Your instructions - Below are some entries. Copy each line that holds the string "down".

Records to process -
*** Block opens ***

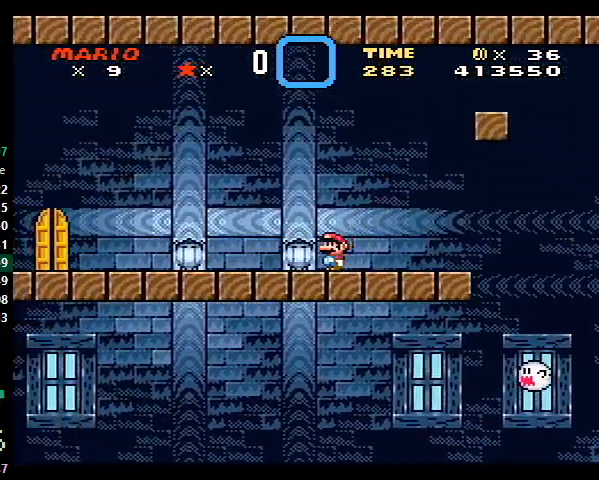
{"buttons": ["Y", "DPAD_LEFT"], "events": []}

*** Block closes ***
*** Block opens ***

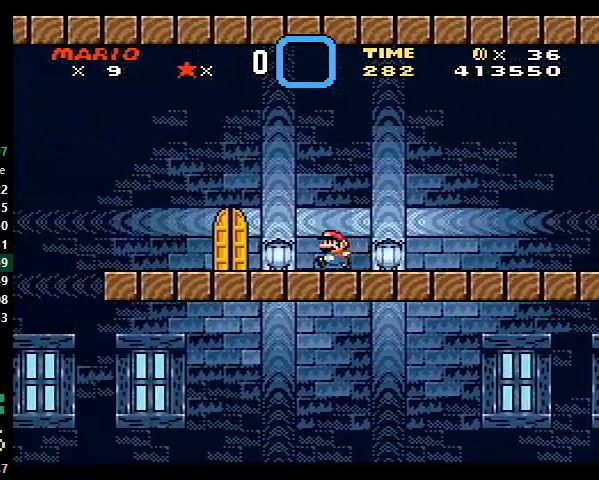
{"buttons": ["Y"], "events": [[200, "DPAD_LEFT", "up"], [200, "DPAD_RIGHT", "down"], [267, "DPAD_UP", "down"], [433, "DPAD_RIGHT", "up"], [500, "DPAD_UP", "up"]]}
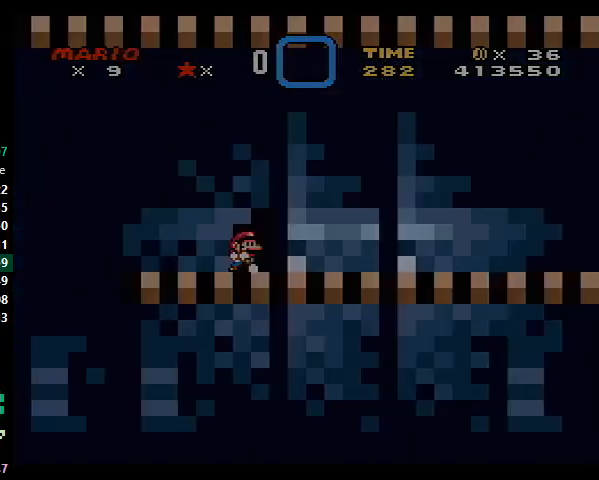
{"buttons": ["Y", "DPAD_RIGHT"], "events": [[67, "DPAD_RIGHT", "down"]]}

*** Block closes ***

Answer section -
{"buttons": ["Y"], "events": [[200, "DPAD_LEFT", "up"], [200, "DPAD_RIGHT", "down"], [267, "DPAD_UP", "down"], [433, "DPAD_RIGHT", "up"], [500, "DPAD_UP", "up"]]}
{"buttons": ["Y", "DPAD_RIGHT"], "events": [[67, "DPAD_RIGHT", "down"]]}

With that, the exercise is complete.